**EXERCISE PASSAGE**
────────

Some cameras already have a grid in the viewfinder that make it easier to compose an image.

If you set the focus point to the center, focus on your subject when it is right in the middle of the frame, and then recompose your frame to move the subject off center.

Off Camera Flash Lighting Outdoors

This demo shows how to use two off camera flashes when shooting a wedding in a park. The first rule is that shadows should be facing the camera because it creates a more dramatic effect. These are set up photos, not candid by all means. Flashes are set to Manual mode and full power. The photographer is able to get drama to the sky even in such a sunny day, thanks to the use of flashes. The camera is also in Manual mode: f11, 1/60 and 50 ISO.

Off Camera Flash Tips

This video explains how to use an off camera wireless flash. You will see a difference that taking your flash off the camera makes. When it is attached to the hot shoe of your camera, images you get look quite flat.

It is better to take the flash unit off the camera and position it on a side and slightly above your subject.

In the past we needed a cord to connect the camera and the flash. Today modern cameras (and we use Nikob D300) allow triggering an off camera flash from a built in flash. You need to configure the pop up flash to work in a commander mode (go to your camera menu). Then set up your external flash as well so that it is a slave. Note the Channel number and Group name, they must be identical on the camera and on the flash. You will be able to use your off camera flash in TTL mode.

DIY Family Photos Tips

Family photos are great for memories.

  • To make a good family photo try creating a relaxed atmosphere that allows all those wonderful personalities to shine. Aim at your portraits to look natural.

  • Position your family members artistically, not like furniture. DO not use lines, place the people at different height levels instead. If you have a large group of people, try splitting them into smaller groups to fill your composition trying it to look natural.

  • Showing the relationships between the people on your photo is very important.

  • Catch candid moments.

  • Fill the frame, concentrate on your subject and eliminate elements that are not important in your composition. Zooming in often helps getting rid of busy background.

  • Shoot subjects at the eye level.

  • Try experimenting with crazy angles.

  • Beware of red eyes.

  • Choose the right clothes, the clothe that work well together. Focus on your family and do not let their clothes to distract viewer's attention. Clothes should be matching and create and impression that the family is connected.

How Chase Jarvis Packs His Photo Gear

Award winning commercial photographer Chase Jarvis shows us how he packs his photo gear for shoots on locations.

He shoots with a Nikon D2X camera and 15-55 mm 2.8 lens. He has another Nikon D2X camera as a backup. He takes at least 2 bodies. Another important lens is 70-200mm 2.8. Plus he uses 12-24mm, 85mm tilt/shift, 50mm 1.8, 12mm fisheye. He  always keeps two flashes, 5-6 extra batteries. All this goes to his DSLR bag.

He also takes some lighting equipment in hard cases.

Chase gives tips on various travel arrangements, what you should plan and what you should be prepared for if your plans ruin. He speaks on travelling by airplanes with full load of his photo gear. It is definitely worth watching.

Baby/Infant Photography Tips

Carrie Sandoval shares tips on how to shoot babies. She uses a prime 50 mm lens.

  • The baby can be undressed or dressed in something very simple of a solid color.

────────

**LISTED ENTRIES**
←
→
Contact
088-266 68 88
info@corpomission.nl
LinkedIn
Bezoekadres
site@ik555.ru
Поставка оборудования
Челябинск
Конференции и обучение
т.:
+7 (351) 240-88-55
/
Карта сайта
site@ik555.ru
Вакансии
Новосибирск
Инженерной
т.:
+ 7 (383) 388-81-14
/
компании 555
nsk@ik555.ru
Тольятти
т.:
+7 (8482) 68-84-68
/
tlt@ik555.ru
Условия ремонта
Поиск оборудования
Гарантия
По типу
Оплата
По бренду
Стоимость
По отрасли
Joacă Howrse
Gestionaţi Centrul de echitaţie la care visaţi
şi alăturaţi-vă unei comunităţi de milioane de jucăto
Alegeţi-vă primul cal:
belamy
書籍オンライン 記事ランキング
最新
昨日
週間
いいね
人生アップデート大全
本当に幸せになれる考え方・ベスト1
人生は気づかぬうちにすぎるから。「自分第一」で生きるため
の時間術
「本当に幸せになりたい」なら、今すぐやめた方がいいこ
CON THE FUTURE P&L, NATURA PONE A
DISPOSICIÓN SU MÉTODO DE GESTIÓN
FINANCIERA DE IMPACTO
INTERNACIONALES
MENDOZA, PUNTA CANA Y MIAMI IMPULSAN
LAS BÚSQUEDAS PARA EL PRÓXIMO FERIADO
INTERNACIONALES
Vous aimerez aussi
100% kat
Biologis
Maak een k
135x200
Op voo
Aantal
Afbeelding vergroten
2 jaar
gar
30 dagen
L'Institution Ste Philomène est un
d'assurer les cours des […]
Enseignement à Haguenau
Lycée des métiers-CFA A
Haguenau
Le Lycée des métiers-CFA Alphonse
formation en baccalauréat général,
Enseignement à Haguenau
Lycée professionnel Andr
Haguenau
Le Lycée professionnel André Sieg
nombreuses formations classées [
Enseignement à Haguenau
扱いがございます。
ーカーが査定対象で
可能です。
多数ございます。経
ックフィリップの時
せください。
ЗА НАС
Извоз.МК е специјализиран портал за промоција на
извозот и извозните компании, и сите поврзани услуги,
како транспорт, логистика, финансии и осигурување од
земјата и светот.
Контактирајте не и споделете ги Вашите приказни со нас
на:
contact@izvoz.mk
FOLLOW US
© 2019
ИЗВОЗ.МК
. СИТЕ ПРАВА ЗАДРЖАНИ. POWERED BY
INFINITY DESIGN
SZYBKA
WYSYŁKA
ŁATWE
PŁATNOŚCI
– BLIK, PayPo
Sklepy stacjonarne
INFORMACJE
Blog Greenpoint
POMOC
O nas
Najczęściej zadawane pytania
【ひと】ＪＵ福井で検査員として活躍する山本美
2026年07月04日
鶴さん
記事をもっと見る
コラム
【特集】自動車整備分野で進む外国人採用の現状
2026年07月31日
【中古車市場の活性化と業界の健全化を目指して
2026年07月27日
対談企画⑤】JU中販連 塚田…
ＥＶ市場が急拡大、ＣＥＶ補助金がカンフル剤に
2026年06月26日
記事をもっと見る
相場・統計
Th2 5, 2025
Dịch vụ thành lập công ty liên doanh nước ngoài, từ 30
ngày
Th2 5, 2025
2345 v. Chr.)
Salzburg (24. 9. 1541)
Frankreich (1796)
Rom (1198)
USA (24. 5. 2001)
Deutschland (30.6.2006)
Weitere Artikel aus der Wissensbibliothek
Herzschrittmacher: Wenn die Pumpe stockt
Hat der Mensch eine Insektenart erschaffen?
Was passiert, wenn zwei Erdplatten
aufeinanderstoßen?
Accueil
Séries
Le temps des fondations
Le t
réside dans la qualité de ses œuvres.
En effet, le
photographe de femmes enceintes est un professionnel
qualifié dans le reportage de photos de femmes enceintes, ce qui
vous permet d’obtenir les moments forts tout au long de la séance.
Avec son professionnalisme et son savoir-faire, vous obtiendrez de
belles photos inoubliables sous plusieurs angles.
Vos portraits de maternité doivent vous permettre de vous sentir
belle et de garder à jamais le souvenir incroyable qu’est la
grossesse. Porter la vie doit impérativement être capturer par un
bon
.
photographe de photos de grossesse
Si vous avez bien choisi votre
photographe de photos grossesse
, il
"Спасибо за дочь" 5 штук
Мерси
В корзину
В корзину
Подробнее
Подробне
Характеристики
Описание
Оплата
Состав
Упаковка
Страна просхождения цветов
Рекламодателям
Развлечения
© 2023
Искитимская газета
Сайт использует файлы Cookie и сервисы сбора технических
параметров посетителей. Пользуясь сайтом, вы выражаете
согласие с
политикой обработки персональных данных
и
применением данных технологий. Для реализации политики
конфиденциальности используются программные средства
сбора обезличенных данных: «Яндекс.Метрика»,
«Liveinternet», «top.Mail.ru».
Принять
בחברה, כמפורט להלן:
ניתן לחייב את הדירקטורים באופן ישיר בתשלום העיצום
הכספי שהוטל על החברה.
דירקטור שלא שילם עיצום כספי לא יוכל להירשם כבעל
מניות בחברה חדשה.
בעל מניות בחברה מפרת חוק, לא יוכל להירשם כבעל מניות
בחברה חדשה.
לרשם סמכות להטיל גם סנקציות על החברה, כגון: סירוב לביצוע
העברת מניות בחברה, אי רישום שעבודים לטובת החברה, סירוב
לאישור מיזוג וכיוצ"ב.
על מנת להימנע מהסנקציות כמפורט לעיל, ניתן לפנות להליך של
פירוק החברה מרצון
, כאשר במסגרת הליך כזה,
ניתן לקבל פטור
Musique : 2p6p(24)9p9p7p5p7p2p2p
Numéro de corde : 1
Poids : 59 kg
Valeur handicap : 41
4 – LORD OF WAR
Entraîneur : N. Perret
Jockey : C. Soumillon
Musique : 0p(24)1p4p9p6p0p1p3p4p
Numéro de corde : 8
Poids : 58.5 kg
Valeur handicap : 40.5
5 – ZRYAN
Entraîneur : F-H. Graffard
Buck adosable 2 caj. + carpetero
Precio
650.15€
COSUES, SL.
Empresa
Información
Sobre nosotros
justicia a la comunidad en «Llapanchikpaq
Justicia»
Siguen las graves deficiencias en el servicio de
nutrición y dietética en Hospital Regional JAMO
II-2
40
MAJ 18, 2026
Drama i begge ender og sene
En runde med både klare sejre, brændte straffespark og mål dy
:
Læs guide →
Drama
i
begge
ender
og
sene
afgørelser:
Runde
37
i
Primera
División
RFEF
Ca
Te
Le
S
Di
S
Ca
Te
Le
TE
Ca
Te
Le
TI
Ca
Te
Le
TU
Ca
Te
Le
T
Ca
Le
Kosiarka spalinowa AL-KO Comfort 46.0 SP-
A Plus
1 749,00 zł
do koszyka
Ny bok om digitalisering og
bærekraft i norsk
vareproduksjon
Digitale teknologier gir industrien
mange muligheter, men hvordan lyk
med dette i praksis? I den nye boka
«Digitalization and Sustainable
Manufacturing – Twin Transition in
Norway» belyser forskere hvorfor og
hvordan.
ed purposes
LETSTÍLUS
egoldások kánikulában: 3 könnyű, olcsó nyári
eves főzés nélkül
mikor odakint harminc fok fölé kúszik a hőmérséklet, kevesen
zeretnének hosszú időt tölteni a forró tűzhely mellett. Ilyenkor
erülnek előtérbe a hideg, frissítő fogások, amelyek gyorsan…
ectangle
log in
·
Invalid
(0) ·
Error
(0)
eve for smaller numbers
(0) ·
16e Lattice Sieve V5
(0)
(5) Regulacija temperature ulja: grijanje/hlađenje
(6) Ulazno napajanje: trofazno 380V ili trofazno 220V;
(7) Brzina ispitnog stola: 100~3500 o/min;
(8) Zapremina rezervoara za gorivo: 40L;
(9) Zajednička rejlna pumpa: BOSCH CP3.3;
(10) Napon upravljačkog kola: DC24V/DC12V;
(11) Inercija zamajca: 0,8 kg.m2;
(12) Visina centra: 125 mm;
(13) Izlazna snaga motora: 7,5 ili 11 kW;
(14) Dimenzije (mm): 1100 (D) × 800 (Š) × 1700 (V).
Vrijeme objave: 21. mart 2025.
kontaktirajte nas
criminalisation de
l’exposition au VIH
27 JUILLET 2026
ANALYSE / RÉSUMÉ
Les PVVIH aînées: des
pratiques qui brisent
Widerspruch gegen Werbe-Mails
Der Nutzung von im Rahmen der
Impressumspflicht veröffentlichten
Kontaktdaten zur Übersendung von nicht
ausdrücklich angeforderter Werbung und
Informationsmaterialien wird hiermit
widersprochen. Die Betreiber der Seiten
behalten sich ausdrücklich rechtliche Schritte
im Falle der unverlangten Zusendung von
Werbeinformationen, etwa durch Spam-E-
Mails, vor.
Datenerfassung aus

────────

**TASK REQUIREMENTS**
1. Return the part of the photography tips text from "Award winning commercial" up to and including "in hard cases.".
2. Answer these questions from the photography tips text, placed above the records:
(a) What shutter speed was the camera set to in the outdoor wedding flash demo?
(b) Which two settings must match on the camera and on the off camera flash?
(c) What lens does Carrie Sandoval use to shoot babies?
3. Write what comes next in the photography tips text, picking up after its last sentence.

**LIST OF ANSWERS**
1.
Award winning commercial photographer Chase Jarvis shows us how he packs his photo gear for shoots on locations.

He shoots with a Nikon D2X camera and 15-55 mm 2.8 lens. He has another Nikon D2X camera as a backup. He takes at least 2 bodies. Another important lens is 70-200mm 2.8. Plus he uses 12-24mm, 85mm tilt/shift, 50mm 1.8, 12mm fisheye. He  always keeps two flashes, 5-6 extra batteries. All this goes to his DSLR bag.

He also takes some lighting equipment in hard cases.

2.
(a) 1/60
(b) The Channel number and the Group name
(c) A prime 50 mm lens

3.
  • Have an uncluttered background - it is very important. You may simply hang a sheet to hide the clutter.

  • Try to get eye contact with the infant.

  • Laugh and the baby will laugh with you too.

  • When the baby looses interest, bring in some toys or even cover your camera in a soft toy.

  • If they start crawling, you may use baskets.

  • Lighting from the above.

  • Stay down at the baby's level.

  • Use macro lens for shooting closer.

  • Black and white or sepia looks always classic.

  • Hide the toy behind the camera.

How to Shoot Birthday Parties

Learn how to take great birthday photos. A birthday happens once a year and you do not want to miss this occasion by producing bad photographs.

You need to be always prepared for the shoot. Get extra batteries and memory cards.

  • Work with the existing light as much as you can. To get some more light into your picture, use the popup flash for fill light.

  • Increase the ISO settings.

  • Try telling a story about your party by capturing important moments like guest arrival, birthday cake candles, kids' playing.

  • Be creative: use different aperture settings on your camera, shoot through a balloon, try different angles.

  • Consider getting a portrait lens.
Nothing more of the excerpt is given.